▸ TEXT EXCERPT
---------------

Thursday, October 25, 2007

Who are the REAL racers?

Anyone who reads car magazines knows that the back page is usually reserved for something off the wall, be it commentary in "Racer" or memories of cars that are long gone like in "Evo". British TV car show "Top Gear" has an excellent companion magazine, and as I was reading through an issue back in the summer I came to their back page, which is called "Campaign for Real Racing Drivers (CAMRRD)". This is a play on words on the Campaign for Real Ale (CAMRA). The articles highlight racers who for one reason or another are endearing for being "real".

What makes a "real" racer?

Let me synthesize some of Top Gear's criteria with my own:

1. You party like a rock star and date many sexy women, because exceptional talent gives you that right, and most drivers in the 60s did it, knowing that they were good enough to overcome any ill-effects and their team didn't care because there's no such thing as bad press. Stand up Kimi Raikkonen, James Hunt, Barry Sheene and (lately) Lewis Hamilton.

---------------

▸ EXTRACTED INFORMATION
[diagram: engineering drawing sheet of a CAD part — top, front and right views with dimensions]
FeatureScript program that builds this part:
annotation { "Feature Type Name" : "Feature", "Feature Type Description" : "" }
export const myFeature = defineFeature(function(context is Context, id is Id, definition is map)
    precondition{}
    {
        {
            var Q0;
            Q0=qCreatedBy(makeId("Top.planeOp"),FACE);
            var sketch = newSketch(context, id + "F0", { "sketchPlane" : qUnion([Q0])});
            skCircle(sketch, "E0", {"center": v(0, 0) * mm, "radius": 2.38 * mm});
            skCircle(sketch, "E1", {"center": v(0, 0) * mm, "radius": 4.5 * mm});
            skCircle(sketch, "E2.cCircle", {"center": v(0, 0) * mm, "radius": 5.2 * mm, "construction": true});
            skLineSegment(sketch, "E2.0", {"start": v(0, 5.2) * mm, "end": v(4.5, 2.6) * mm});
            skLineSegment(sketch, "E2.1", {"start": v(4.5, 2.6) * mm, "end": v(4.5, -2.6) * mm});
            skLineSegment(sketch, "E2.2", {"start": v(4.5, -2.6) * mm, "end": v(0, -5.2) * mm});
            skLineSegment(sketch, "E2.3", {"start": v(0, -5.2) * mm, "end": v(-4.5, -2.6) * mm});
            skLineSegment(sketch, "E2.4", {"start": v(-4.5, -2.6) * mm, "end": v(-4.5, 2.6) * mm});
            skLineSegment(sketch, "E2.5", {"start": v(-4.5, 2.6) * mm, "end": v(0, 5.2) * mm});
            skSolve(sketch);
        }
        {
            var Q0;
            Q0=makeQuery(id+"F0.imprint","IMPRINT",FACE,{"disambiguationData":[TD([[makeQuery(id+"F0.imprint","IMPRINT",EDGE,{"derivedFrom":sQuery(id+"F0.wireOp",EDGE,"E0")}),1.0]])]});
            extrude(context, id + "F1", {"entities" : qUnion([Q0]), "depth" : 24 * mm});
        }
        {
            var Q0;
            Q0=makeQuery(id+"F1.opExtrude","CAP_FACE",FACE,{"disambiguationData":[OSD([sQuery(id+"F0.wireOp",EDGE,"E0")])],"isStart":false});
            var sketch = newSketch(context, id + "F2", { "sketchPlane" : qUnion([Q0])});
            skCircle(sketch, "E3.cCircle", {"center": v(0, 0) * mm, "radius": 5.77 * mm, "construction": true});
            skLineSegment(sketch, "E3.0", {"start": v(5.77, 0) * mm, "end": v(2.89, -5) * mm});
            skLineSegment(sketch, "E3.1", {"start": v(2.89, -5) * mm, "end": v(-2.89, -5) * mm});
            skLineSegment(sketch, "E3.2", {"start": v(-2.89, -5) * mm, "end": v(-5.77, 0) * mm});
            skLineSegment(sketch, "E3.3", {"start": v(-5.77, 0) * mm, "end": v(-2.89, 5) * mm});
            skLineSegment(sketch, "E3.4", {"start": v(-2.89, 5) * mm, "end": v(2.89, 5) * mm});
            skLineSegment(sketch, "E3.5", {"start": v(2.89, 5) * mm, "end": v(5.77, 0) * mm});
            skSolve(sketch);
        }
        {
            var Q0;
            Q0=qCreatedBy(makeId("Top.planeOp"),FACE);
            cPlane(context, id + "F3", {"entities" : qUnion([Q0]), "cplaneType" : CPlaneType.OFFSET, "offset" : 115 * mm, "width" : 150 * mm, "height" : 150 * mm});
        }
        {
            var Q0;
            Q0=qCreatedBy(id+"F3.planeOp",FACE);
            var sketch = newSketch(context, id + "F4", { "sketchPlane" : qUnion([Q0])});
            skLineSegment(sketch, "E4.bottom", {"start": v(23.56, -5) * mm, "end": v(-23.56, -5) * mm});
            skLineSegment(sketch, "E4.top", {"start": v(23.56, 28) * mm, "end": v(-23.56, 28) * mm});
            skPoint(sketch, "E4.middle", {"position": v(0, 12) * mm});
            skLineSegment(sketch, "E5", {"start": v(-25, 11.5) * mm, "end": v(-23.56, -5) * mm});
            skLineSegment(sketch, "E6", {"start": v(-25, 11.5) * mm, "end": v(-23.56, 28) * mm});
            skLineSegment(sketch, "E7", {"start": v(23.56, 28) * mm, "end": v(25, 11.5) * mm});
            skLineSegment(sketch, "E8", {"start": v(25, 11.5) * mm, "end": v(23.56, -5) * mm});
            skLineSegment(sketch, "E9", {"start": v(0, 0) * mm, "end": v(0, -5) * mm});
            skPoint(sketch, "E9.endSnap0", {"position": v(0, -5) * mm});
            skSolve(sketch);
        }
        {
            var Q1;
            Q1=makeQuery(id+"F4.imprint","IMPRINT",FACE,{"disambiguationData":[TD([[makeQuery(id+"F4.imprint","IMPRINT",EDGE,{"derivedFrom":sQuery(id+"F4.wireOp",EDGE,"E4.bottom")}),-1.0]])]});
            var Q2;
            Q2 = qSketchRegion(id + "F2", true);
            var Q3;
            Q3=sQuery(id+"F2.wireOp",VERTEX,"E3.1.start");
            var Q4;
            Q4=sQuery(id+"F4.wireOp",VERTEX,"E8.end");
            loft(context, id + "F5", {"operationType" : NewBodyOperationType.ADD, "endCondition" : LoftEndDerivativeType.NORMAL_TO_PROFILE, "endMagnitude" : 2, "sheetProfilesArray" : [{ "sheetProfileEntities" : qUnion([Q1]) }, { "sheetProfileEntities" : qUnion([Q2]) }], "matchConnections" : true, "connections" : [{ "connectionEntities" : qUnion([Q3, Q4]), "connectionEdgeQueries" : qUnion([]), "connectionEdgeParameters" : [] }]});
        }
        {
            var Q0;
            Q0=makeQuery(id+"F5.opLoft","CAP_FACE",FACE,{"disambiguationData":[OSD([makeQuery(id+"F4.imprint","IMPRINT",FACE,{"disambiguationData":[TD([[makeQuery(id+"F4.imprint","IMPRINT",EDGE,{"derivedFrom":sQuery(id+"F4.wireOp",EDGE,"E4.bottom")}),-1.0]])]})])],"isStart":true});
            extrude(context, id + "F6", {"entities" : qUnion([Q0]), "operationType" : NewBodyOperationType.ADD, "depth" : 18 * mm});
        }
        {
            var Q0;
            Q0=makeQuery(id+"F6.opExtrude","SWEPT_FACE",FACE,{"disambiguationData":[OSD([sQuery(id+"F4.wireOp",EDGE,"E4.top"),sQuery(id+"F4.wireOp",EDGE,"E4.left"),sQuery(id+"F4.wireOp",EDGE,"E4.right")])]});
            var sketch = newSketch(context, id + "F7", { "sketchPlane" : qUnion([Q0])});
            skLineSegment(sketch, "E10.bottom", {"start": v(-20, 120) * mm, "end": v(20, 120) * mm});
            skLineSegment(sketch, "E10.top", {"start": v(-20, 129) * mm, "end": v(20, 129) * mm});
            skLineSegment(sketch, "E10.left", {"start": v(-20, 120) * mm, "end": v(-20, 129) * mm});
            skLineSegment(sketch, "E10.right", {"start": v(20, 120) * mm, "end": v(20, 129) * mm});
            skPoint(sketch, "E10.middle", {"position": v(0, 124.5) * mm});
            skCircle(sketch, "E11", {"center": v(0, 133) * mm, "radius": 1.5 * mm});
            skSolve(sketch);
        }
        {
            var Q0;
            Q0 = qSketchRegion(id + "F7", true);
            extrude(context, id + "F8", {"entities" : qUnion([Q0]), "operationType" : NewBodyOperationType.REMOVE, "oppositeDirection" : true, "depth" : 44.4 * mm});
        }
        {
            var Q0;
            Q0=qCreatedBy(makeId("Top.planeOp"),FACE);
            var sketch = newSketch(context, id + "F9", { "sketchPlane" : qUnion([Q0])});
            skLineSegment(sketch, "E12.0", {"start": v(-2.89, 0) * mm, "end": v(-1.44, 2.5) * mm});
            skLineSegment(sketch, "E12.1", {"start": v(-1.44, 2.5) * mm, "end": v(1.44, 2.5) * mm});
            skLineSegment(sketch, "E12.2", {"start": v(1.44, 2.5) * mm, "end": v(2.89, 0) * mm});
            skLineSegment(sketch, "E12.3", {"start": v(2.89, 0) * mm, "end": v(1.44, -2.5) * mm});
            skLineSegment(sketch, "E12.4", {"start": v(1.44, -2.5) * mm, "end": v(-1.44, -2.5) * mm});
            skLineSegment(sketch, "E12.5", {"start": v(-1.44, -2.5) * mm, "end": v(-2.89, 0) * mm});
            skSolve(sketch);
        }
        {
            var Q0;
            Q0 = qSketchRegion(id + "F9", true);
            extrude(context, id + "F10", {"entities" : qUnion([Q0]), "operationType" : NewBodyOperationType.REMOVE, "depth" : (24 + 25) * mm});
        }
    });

---------------

▸ WHAT THE TASK REQUIRES
Please decide whether each statement agrees with the racing post, answering yes or no and quoting the post's deciding words: (a) The back page of the Top Gear companion magazine is called "Campaign for Real Racing Drivers (CAMRRD)". (b) That name plays on the Campaign for Real Ale. (c) The writer read the issue during the winter. The lines after the racing post aren't needed.

▸ RESULT
(a) Yes: "I came to their back page, which is called "Campaign for Real Racing Drivers (CAMRRD)""
(b) Yes: "This is a play on words on the Campaign for Real Ale (CAMRA)."
(c) No: "as I was reading through an issue back in the summer"